Aim/hypothesis
Neprilysin, a widely expressed peptidase, is upregulated in metabolically altered states such as obesity and type 2 diabetes. Like dipeptidyl peptidase-4 (DPP-4), neprilysin can degrade and inactivate the insulinotropic peptide glucagon-like peptide-1 (GLP-1). Thus, we investigated whether neprilysin deficiency enhances active GLP-1 levels and improves glycaemia in a mouse model of high fat feeding.
Methods
Nep+/+ and Nep−/− mice were fed a 60% fat diet for 16 weeks, after which active GLP-1 and DPP-4 activity levels were measured, as were glucose, insulin and C-peptide levels during an OGTT. Insulin sensitivity was assessed using an insulin tolerance test.
Results
High-fat fed Nep−/− mice exhibited elevated active GLP-1 levels (5.8±1.1 vs 3.5±0.8 pmol/l, p<0.05) in association with improved glucose tolerance, insulin sensitivity and beta cell function compared with high-fat fed Nep+/+ mice. In addition, plasma DPP-4 activity was lower in high-fat fed Nep−/− mice (7.4±1.0 vs 10.7±1.3 nmol ml−1 min−1, p<0.05). No difference in insulin:C-peptide ratio was observed between Nep−/− and Nep+/+ mice, suggesting that improved glycaemia does not result from changes in insulin clearance.

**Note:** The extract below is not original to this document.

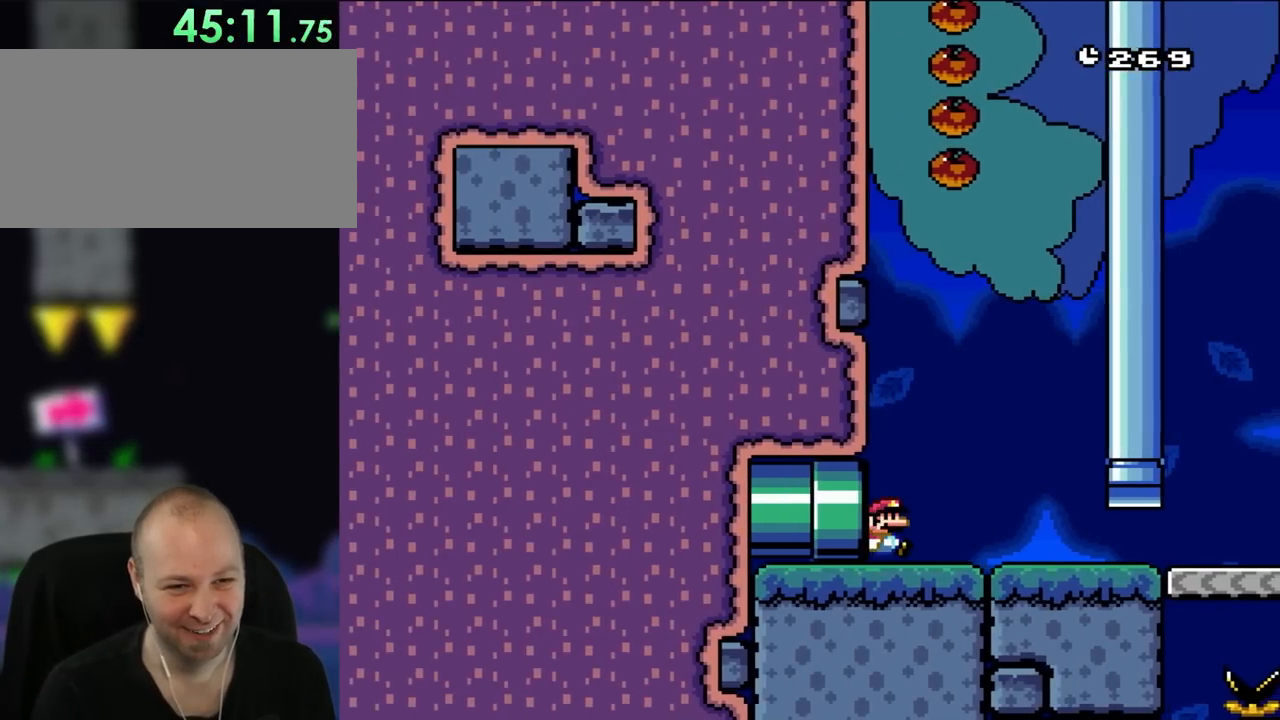
{"buttons": ["Y", "DPAD_RIGHT"], "events": [[267, "DPAD_RIGHT", "down"]]}
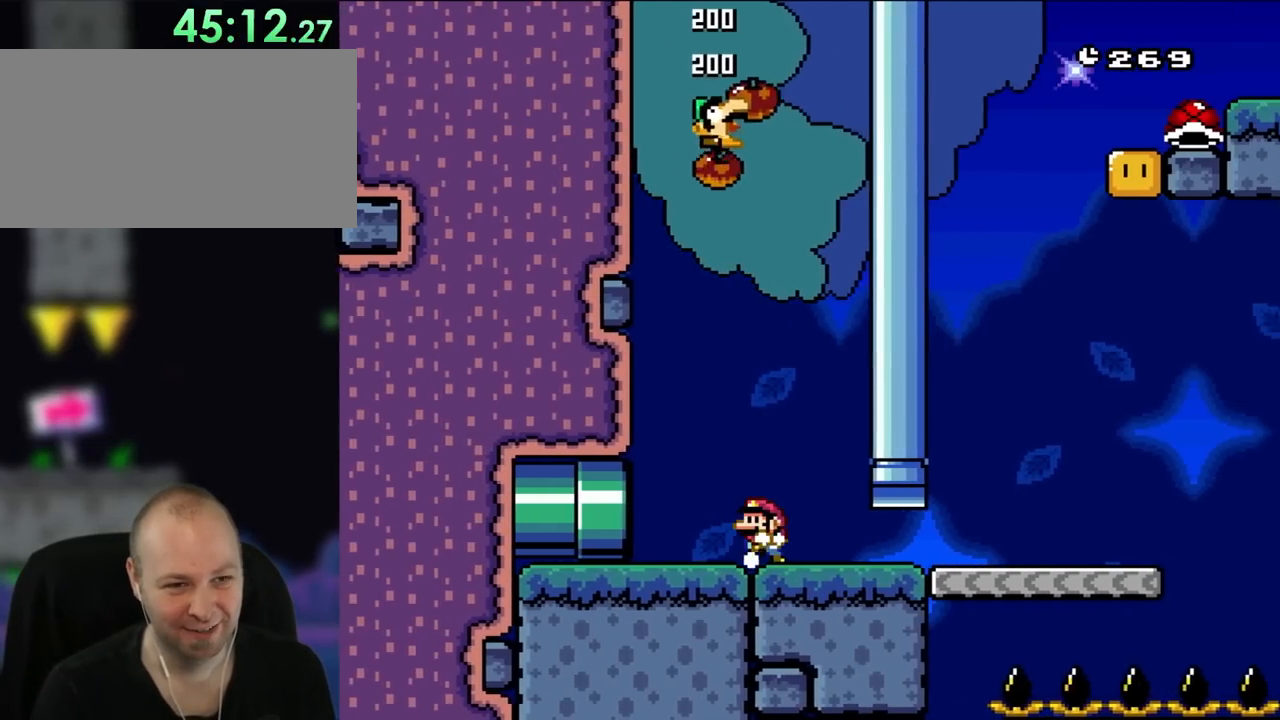
{"buttons": ["Y", "DPAD_LEFT"], "events": [[67, "DPAD_RIGHT", "up"], [67, "DPAD_UP", "down"], [100, "DPAD_LEFT", "down"], [100, "DPAD_UP", "up"], [233, "DPAD_LEFT", "up"], [500, "DPAD_LEFT", "down"]]}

Conclusions/interpretation
Under conditions of increased dietary fat, an improved glycaemic status in neprilysin-deficient mice is associated with elevated active GLP-1 levels, reduced plasma DPP-4 activity and improved beta cell function. Thus, neprilysin inhibition may be a novel treatment strategy for type 2 diabetes.